- _REQUIRED WORK_
Your answer must restate each entry below word for word, with no pictures in it.
○ ○ ○
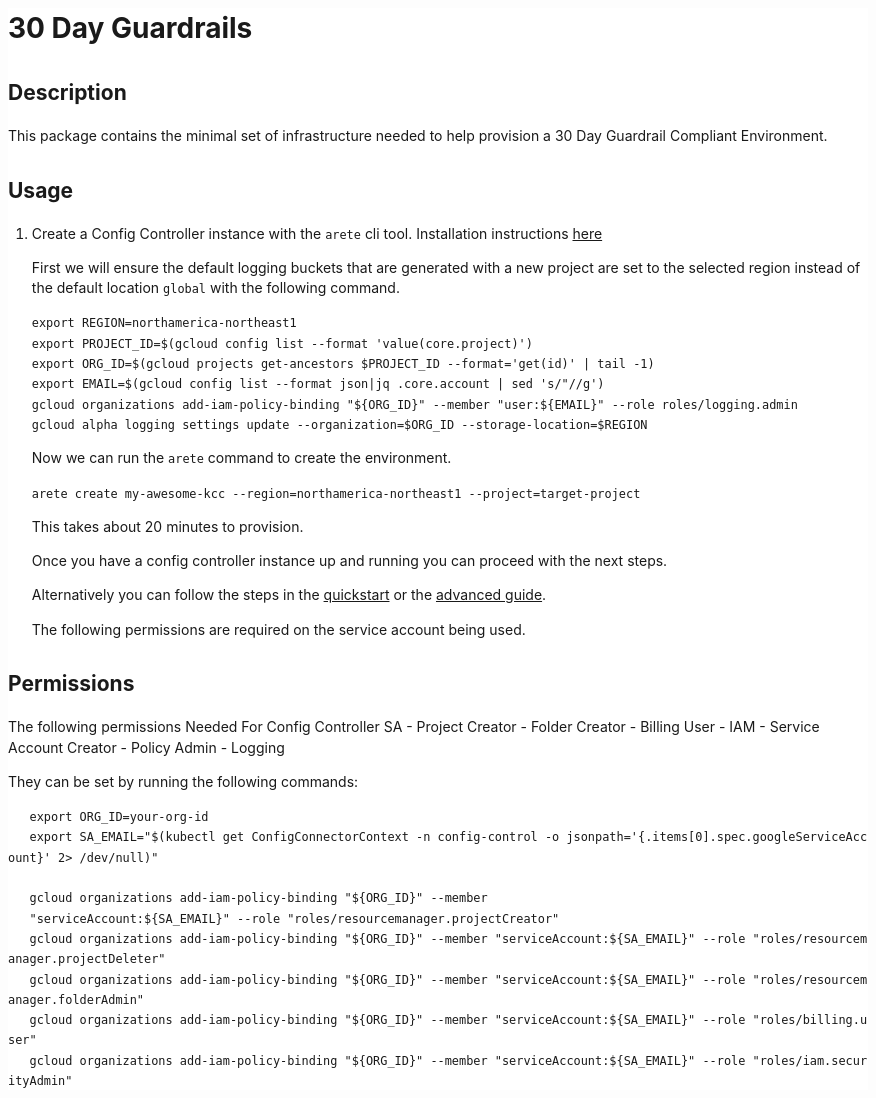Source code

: # 30 Day Guardrails

## Description

This package contains the minimal set of infrastructure needed to help provision a 30 Day Guardrail Compliant Environment.

## Usage

1. Create a Config Controller instance with the `arete` cli tool. Installation instructions [here](../../cli/README.md)

    First we will ensure the default logging buckets that are generated with a new project are set to the selected region instead of the default location `global` with the following command.

    ```shell
    export REGION=northamerica-northeast1
    export PROJECT_ID=$(gcloud config list --format 'value(core.project)')
    export ORG_ID=$(gcloud projects get-ancestors $PROJECT_ID --format='get(id)' | tail -1)
    export EMAIL=$(gcloud config list --format json|jq .core.account | sed 's/"//g')
    gcloud organizations add-iam-policy-binding "${ORG_ID}" --member "user:${EMAIL}" --role roles/logging.admin
    gcloud alpha logging settings update --organization=$ORG_ID --storage-location=$REGION
    ```

    Now we can run the `arete` command to create the environment.

    `arete create my-awesome-kcc --region=northamerica-northeast1 --project=target-project`

    This takes about 20 minutes to provision.

    Once you have a config controller instance up and running you can proceed with the next steps.

    Alternatively you can follow the steps in the [quickstart](../../README.md#Quickstart) or the [advanced guide](../../docs/advanced-install.md).

    The following permissions are required on the service account being used.

## Permissions

The following permissions Needed For Config Controller SA
    - Project Creator
    - Folder Creator
    - Billing User
    - IAM
    - Service Account Creator
    - Policy Admin
    - Logging

They can be set by running the following commands:

 ```shell
    export ORG_ID=your-org-id
    export SA_EMAIL="$(kubectl get ConfigConnectorContext -n config-control -o jsonpath='{.items[0].spec.googleServiceAccount}' 2> /dev/null)"

    gcloud organizations add-iam-policy-binding "${ORG_ID}" --member
    "serviceAccount:${SA_EMAIL}" --role "roles/resourcemanager.projectCreator"
    gcloud organizations add-iam-policy-binding "${ORG_ID}" --member "serviceAccount:${SA_EMAIL}" --role "roles/resourcemanager.projectDeleter"
    gcloud organizations add-iam-policy-binding "${ORG_ID}" --member "serviceAccount:${SA_EMAIL}" --role "roles/resourcemanager.folderAdmin"
    gcloud organizations add-iam-policy-binding "${ORG_ID}" --member "serviceAccount:${SA_EMAIL}" --role "roles/billing.user"
    gcloud organizations add-iam-policy-binding "${ORG_ID}" --member "serviceAccount:${SA_EMAIL}" --role "roles/iam.securityAdmin"
 ```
○ ○ ○
- _OUTPUT OF THE EXERCISE_
Source code

: # 30 Day Guardrails

## Description

This package contains the minimal set of infrastructure needed to help provision a 30 Day Guardrail Compliant Environment.

## Usage

1. Create a Config Controller instance with the `arete` cli tool. Installation instructions [here](../../cli/README.md)

    First we will ensure the default logging buckets that are generated with a new project are set to the selected region instead of the default location `global` with the following command.

    ```shell
    export REGION=northamerica-northeast1
    export PROJECT_ID=$(gcloud config list --format 'value(core.project)')
    export ORG_ID=$(gcloud projects get-ancestors $PROJECT_ID --format='get(id)' | tail -1)
    export EMAIL=$(gcloud config list --format json|jq .core.account | sed 's/"//g')
    gcloud organizations add-iam-policy-binding "${ORG_ID}" --member "user:${EMAIL}" --role roles/logging.admin
    gcloud alpha logging settings update --organization=$ORG_ID --storage-location=$REGION
    ```

    Now we can run the `arete` command to create the environment.

    `arete create my-awesome-kcc --region=northamerica-northeast1 --project=target-project`

    This takes about 20 minutes to provision.

    Once you have a config controller instance up and running you can proceed with the next steps.

    Alternatively you can follow the steps in the [quickstart](../../README.md#Quickstart) or the [advanced guide](../../docs/advanced-install.md).

    The following permissions are required on the service account being used.

## Permissions

The following permissions Needed For Config Controller SA
    - Project Creator
    - Folder Creator
    - Billing User
    - IAM
    - Service Account Creator
    - Policy Admin
    - Logging

They can be set by running the following commands:

 ```shell
    export ORG_ID=your-org-id
    export SA_EMAIL="$(kubectl get ConfigConnectorContext -n config-control -o jsonpath='{.items[0].spec.googleServiceAccount}' 2> /dev/null)"

    gcloud organizations add-iam-policy-binding "${ORG_ID}" --member
    "serviceAccount:${SA_EMAIL}" --role "roles/resourcemanager.projectCreator"
    gcloud organizations add-iam-policy-binding "${ORG_ID}" --member "serviceAccount:${SA_EMAIL}" --role "roles/resourcemanager.projectDeleter"
    gcloud organizations add-iam-policy-binding "${ORG_ID}" --member "serviceAccount:${SA_EMAIL}" --role "roles/resourcemanager.folderAdmin"
    gcloud organizations add-iam-policy-binding "${ORG_ID}" --member "serviceAccount:${SA_EMAIL}" --role "roles/billing.user"
    gcloud organizations add-iam-policy-binding "${ORG_ID}" --member "serviceAccount:${SA_EMAIL}" --role "roles/iam.securityAdmin"
 ```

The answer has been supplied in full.